About this task ▸ Write out the lines below as a numbered list, leaving out the blank lines and the pictures.

Source data ▸
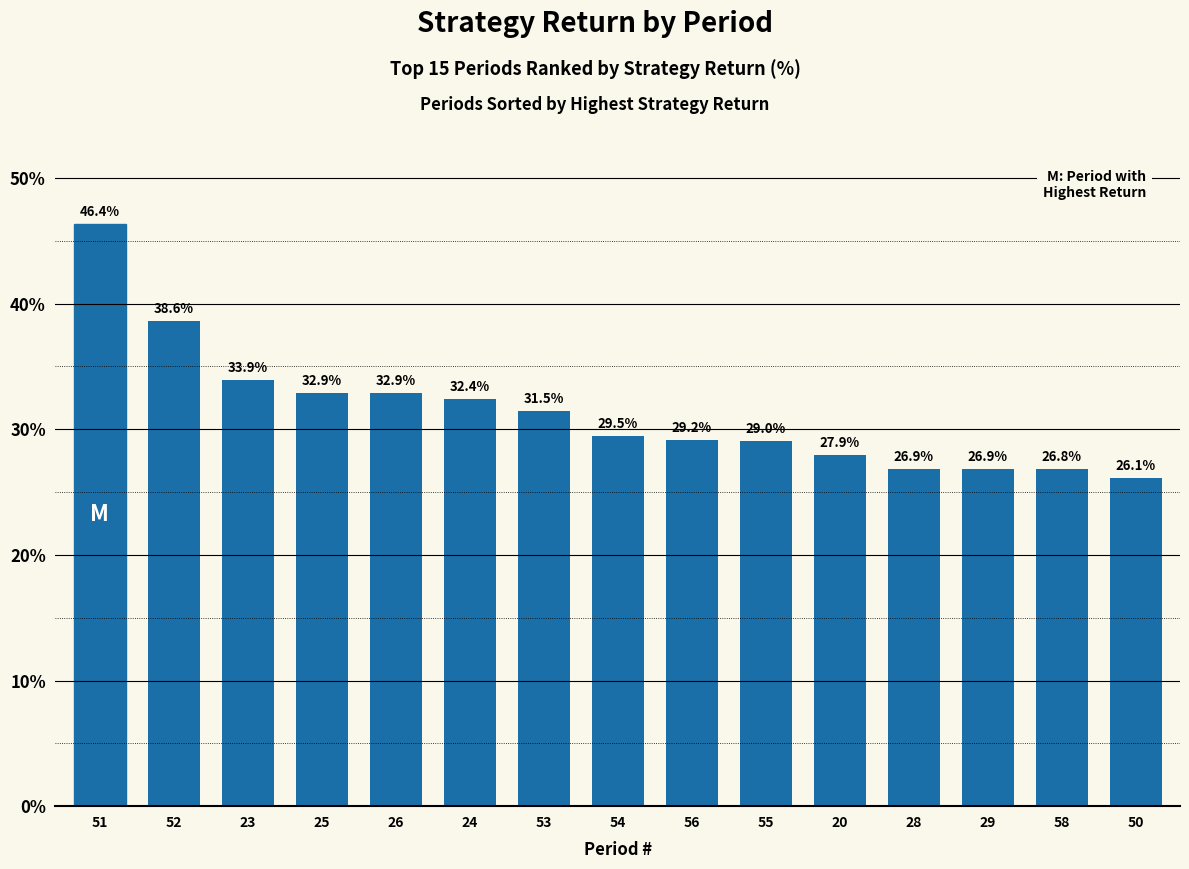

True or false: the data shows 38.6 at 52.

True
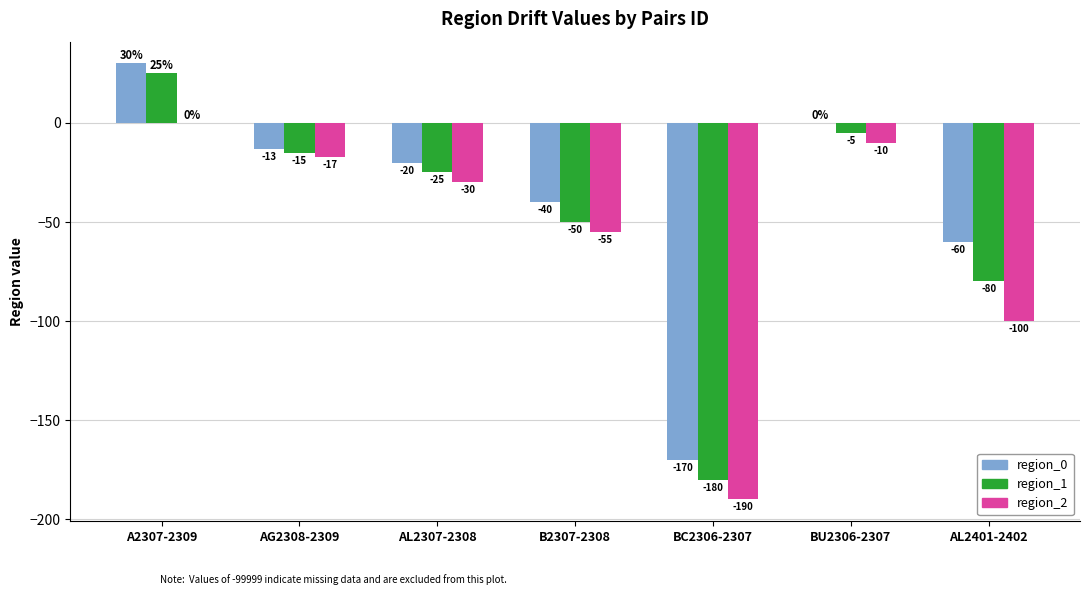

What is the sum of the region_0 values at BC2306-2307 and AL2307-2308?

-190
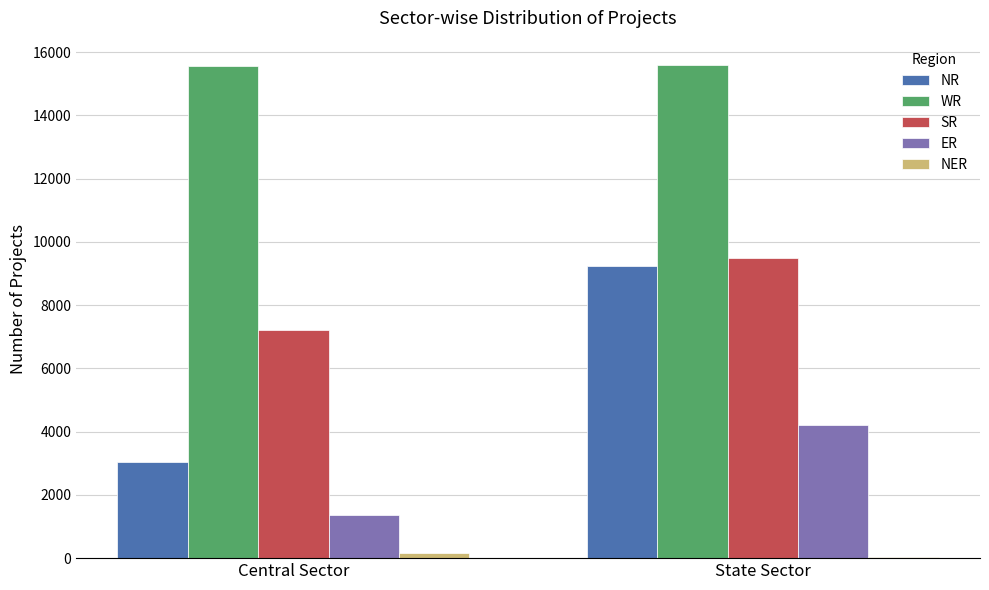

The value of NR at Central Sector is 3035. True or false?

True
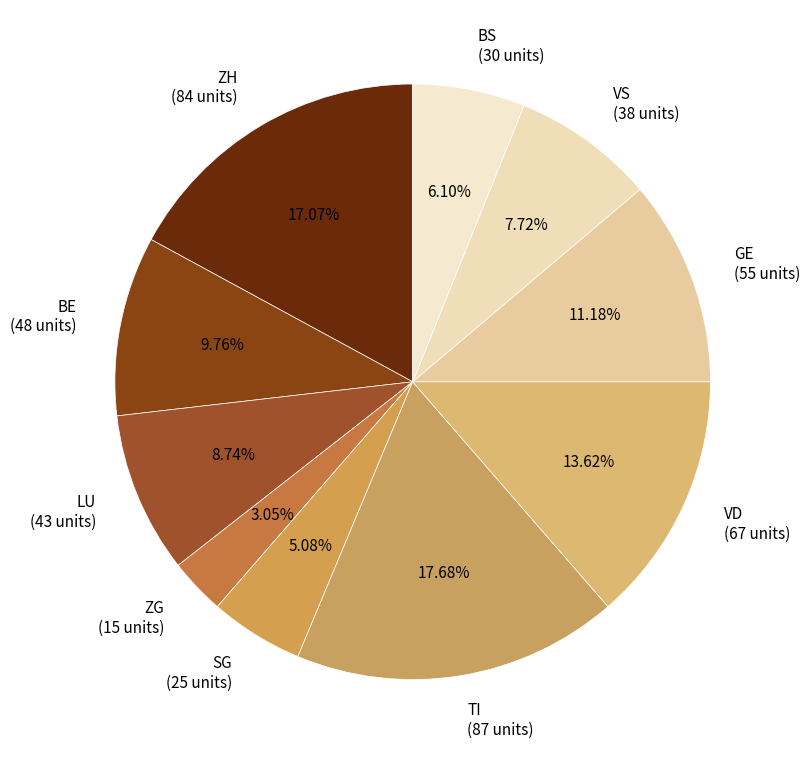

Does any single category account for the majority?

No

Completed exercise ▸
1. True or false: the data shows 38.6 at 52.
2. True
3. What is the sum of the region_0 values at BC2306-2307 and AL2307-2308?
4. -190
5. The value of NR at Central Sector is 3035. True or false?
6. True
7. Does any single category account for the majority?
8. No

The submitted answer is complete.